Only the lines from the one containing "десять бульваров" through the end of the material are to be echoed, each exactly as it appears.

INPUT DATA: Begin

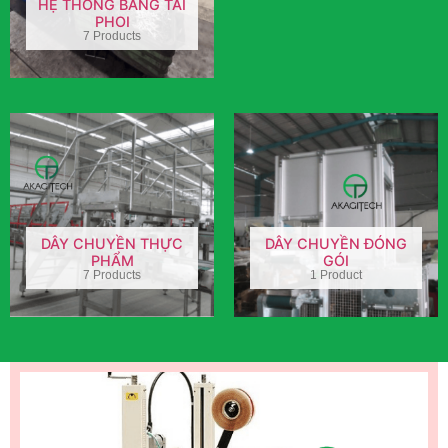
HỆ THỐNG BĂNG TẢI
PHOI
7 Products
DÂY CHUYỀN THỰC
DÂY CHUYỀN ĐÓNG
PHẨM
GÓI
7 Products
1 Product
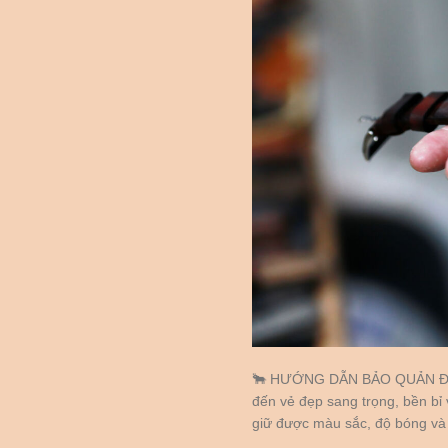
🐂 HƯỚNG DẪN BẢO QUẢN ĐỒ
đến vẻ đẹp sang trọng, bền bỉ
giữ được màu sắc, độ bóng và t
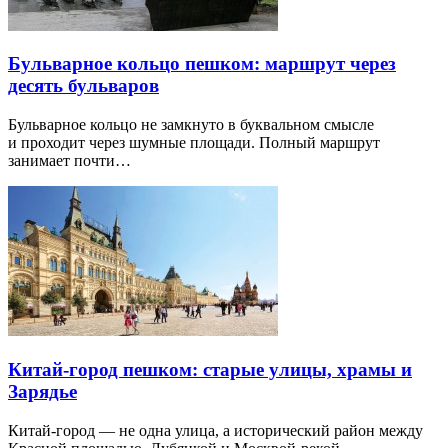
Бульварное кольцо пешком: маршрут через
десять бульваров
Бульварное кольцо не замкнуто в буквальном смысле
и проходит через шумные площади. Полный маршрут
занимает почти…
Китай-город пешком: старые улицы, храмы и
Зарядье
Китай-город — не одна улица, а исторический район между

INPUT DATA: End

*WRITTEN RESPONSE:*
десять бульваров
Бульварное кольцо не замкнуто в буквальном смысле
и проходит через шумные площади. Полный маршрут
занимает почти…
Китай-город пешком: старые улицы, храмы и
Зарядье
Китай-город — не одна улица, а исторический район между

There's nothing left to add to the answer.